I sat in my agent’s office and laid out the entire dilemma for him.
“Joseph,” Ron began, “when I first signed you as a client, I thought, ‘Here’s a good-looking guy, maybe he’s good for a soap opera or two. Maybe a few guest appearances.’”
I sat there thinking, “So far this is one hell of a pep talk. What the hell?”
He continued. “But after I saw your work in Coriolanus, (this was part of Joseph Papp’s Shakespeare series at the Public Theater. The play starred Christopher Walken and Irene Wirth.) I realized that you are a much better actor than I had given you credit for.”
“Thank you.” I guess. What in the hell?
Ron plowed ahead. “You can do better than soaps.”
So far, his speech was doing wonders for my ego. What in the living hell!

(Data items)
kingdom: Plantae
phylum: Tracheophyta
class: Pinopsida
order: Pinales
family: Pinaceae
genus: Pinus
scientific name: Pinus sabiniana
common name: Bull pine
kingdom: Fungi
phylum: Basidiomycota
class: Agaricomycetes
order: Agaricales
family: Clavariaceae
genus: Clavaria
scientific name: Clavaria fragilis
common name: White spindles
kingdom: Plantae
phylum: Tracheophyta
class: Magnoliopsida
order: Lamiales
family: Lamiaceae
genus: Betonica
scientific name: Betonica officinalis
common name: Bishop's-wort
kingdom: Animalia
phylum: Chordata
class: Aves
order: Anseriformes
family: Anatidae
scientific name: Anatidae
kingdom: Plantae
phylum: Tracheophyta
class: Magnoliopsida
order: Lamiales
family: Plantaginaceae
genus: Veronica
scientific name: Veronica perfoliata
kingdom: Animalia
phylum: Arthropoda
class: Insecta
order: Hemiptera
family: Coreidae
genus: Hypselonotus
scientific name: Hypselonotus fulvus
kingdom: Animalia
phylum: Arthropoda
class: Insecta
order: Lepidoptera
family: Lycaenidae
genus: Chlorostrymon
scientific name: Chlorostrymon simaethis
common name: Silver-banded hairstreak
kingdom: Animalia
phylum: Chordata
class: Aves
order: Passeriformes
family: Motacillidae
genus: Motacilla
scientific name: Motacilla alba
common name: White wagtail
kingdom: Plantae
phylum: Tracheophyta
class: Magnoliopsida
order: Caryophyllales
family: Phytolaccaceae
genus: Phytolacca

» **Instructions**
1. In the passage about the meeting with the agent, who starred in Coriolanus?
2. Carry on the passage about the meeting with the agent, picking up right after its last line.

» **Per-task outputs**
1. Christopher Walken and Irene Wirth.

2.
“I can’t tell you what to do, but I am a gambling man and I have a house in the country.”
Again, not the greatest pep talk in the world, but that last part stuck with me. I wanted a house in the country too. Shoot! I want a house in the country and a house in the city! Sign me up! I’ll be a gambling fool! If only there was some way to guarantee that I wouldn’t roll snake eyes… (Clearly, it was going to take time for me to get the gambling man thing down.)
I told Ron to call ATWT and thank them. I was going for the house in the country.